2. molecular dynamics

Consider the following example:

import psiflow
from psiflow.sampling import Walker, sample, replica_exchange
from psiflow.geometry import Geometry
from psiflow.hamiltonians import MACEHamiltonian


def main():
    mace = MACEHamiltonian.mace_mp0()
    start = Geometry.load('start.xyz')

    walkers = Walker(mace, temperature=300).multiply(8)

    outputs = sample(walkers, steps=int(1e9), step=10)   # extremely long
    for i, output in enumerate(outputs):
        output.trajectory.save(f'{i}.xyz')


if __name__ == '__main__':
    with psiflow.load():
        main()

In this example, we use MACE-MP0 to run 8 molecular dynamics simulations in the NVT ensemble. Since they are all independent from each other, psiflow will attempt to execute them in parallel as much as possible. The configuration section which deals with ML potential inference, including molecular dynamics but also geometry optimization and hamiltonian.compute() calls, is named ModelEvaluation:

ModelEvaluation:
  cores_per_worker: 12
  gpu: true
  slurm:
    partition: "infinite_a100"
    account: "112358"
    nodes_per_block: 2
    cores_per_node: 48          # full node; sometimes granted faster than partials
    max_blocks: 1
    walltime: "01:00:00"        # small to try and skip the queue
    scheduler_options: "#SBATCH --gpus=4"

It is in general quite similar to ModelTraining. Because in general, psiflow workflows contain a large number of molecular dynamics simulations, it makes sense to ask for larger allocations for each block (= SLURM job). In this example, we immediately ask for two full GPU nodes, with four GPUs each. This is exactly the amount we need to execute all eight molecular dynamics simulations in parallel, without wasting any resources. As such, when we execute the above example using python script.py config.yaml, Parsl will recognize that we need resources for eight simulations, ask for precisely one allocation according to the above parameters, and start all eight simulations simultaneously.

────────────────────────────────────────

» Written task 1: Could you write out the records below again, changing each "Tenor" to "Tenore" and leaving everything else untouched?

Extracted data entries:

────────────────────────────────────────

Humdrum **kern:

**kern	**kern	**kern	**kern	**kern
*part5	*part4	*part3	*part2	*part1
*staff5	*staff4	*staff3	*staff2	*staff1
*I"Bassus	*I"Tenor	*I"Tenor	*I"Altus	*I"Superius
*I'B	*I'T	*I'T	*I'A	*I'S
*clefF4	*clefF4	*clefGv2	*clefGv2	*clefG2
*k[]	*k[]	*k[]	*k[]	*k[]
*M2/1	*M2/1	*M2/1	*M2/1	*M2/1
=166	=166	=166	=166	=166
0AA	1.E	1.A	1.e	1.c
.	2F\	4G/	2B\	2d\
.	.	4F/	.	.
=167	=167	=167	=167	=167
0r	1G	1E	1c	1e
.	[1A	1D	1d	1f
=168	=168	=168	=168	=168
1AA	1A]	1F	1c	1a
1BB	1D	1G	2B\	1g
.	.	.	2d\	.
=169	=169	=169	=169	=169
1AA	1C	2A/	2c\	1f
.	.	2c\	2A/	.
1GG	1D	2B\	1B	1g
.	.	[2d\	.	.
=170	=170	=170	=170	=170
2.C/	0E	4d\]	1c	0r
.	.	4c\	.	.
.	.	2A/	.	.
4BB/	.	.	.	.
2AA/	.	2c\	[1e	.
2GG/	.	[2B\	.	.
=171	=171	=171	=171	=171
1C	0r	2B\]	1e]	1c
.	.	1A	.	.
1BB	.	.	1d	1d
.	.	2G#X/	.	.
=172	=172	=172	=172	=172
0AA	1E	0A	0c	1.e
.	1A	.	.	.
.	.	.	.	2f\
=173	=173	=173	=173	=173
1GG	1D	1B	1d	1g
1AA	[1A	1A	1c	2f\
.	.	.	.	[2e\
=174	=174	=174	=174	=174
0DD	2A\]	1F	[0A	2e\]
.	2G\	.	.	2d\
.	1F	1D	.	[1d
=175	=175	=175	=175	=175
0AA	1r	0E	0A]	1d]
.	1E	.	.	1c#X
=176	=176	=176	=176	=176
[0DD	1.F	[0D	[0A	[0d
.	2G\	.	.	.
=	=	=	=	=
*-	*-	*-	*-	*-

────────────────────────────────────────

» Written task 2: Can you pick up the psiflow molecular dynamics excerpt after its final sentence and keep it going?

» Right answer 1:
Humdrum **kern:

**kern	**kern	**kern	**kern	**kern
*part5	*part4	*part3	*part2	*part1
*staff5	*staff4	*staff3	*staff2	*staff1
*I"Bassus	*I"Tenore	*I"Tenore	*I"Altus	*I"Superius
*I'B	*I'T	*I'T	*I'A	*I'S
*clefF4	*clefF4	*clefGv2	*clefGv2	*clefG2
*k[]	*k[]	*k[]	*k[]	*k[]
*M2/1	*M2/1	*M2/1	*M2/1	*M2/1
=166	=166	=166	=166	=166
0AA	1.E	1.A	1.e	1.c
.	2F\	4G/	2B\	2d\
.	.	4F/	.	.
=167	=167	=167	=167	=167
0r	1G	1E	1c	1e
.	[1A	1D	1d	1f
=168	=168	=168	=168	=168
1AA	1A]	1F	1c	1a
1BB	1D	1G	2B\	1g
.	.	.	2d\	.
=169	=169	=169	=169	=169
1AA	1C	2A/	2c\	1f
.	.	2c\	2A/	.
1GG	1D	2B\	1B	1g
.	.	[2d\	.	.
=170	=170	=170	=170	=170
2.C/	0E	4d\]	1c	0r
.	.	4c\	.	.
.	.	2A/	.	.
4BB/	.	.	.	.
2AA/	.	2c\	[1e	.
2GG/	.	[2B\	.	.
=171	=171	=171	=171	=171
1C	0r	2B\]	1e]	1c
.	.	1A	.	.
1BB	.	.	1d	1d
.	.	2G#X/	.	.
=172	=172	=172	=172	=172
0AA	1E	0A	0c	1.e
.	1A	.	.	.
.	.	.	.	2f\
=173	=173	=173	=173	=173
1GG	1D	1B	1d	1g
1AA	[1A	1A	1c	2f\
.	.	.	.	[2e\
=174	=174	=174	=174	=174
0DD	2A\]	1F	[0A	2e\]
.	2G\	.	.	2d\
.	1F	1D	.	[1d
=175	=175	=175	=175	=175
0AA	1r	0E	0A]	1d]
.	1E	.	.	1c#X
=176	=176	=176	=176	=176
[0DD	1.F	[0D	[0A	[0d
.	2G\	.	.	.
=	=	=	=	=
*-	*-	*-	*-	*-

» Right answer 2:
Of course, we greatly overestimate the number of steps we wish to simulate. The SLURM allocation has a walltime of one hour, which means that if a simulation does not finish in 12 hours, it will be gracefully terminated and the saved trajectories will only cover a fraction of the requested one billion steps. Psiflow will not automatically continue the simulations on a new SLURM allocation.

The available keywords in the ModelEvaluation section are the same as for ModelTraining, except for one:

max_simulation_time (float, in minutes):

3. QM calculations

Finally, we need to specify how QM calculations are performed. By default, these calculations are not executed within the container image provided by container_uri at the top level. Users can choose to rely on their system-installed QM software or employ one of the smaller and specialized container images for CP2K or GPAW. We will discuss both cases below.

First, assume we wish to use a system-installed CP2K module, and execute each singlepoint on 32 cores. Assume that the nodes in our cpu partition possess 128 cores:

CP2K:
  cores_per_worker: 32
  max_evaluation_time: 30       # kill calculation after 30 mins; SCF unconverged
  launch_command: "OMP_NUM_THREADS=1 mpirun -np 32 cp2k.psmp"  # force 1 thread/rank
  slurm:
    partition: "infinite_CPU"
    account: "112358"
    nodes_per_block: 16
    cores_per_node: 128
    max_blocks: 1
    walltime: "12:00:00"
    worker_init: "ml CP2K/2024.1"  # activate CP2K module in jobscript!

We asked for a big allocation of 16 nodes, each with 128 cores. On each node, psiflow can concurrently execute four singlepoints, since we specified cores_per_worker: 32.

Consider now the following script:

import psiflow
from psiflow.data import Dataset
from psiflow.reference import CP2K


def main():
    unlabeled = Dataset.load('long_trajectory.xyz')

    with open('cp2k_input.txt', 'r') as f:
        cp2k_input = f.read()
    cp2k = CP2K(cp2k_input)

    labeled = unlabeled.evaluate(cp2k)
    labeled.save('labeled.xyz')


if __name__ == '__main__':
    with psiflow.load():
        main()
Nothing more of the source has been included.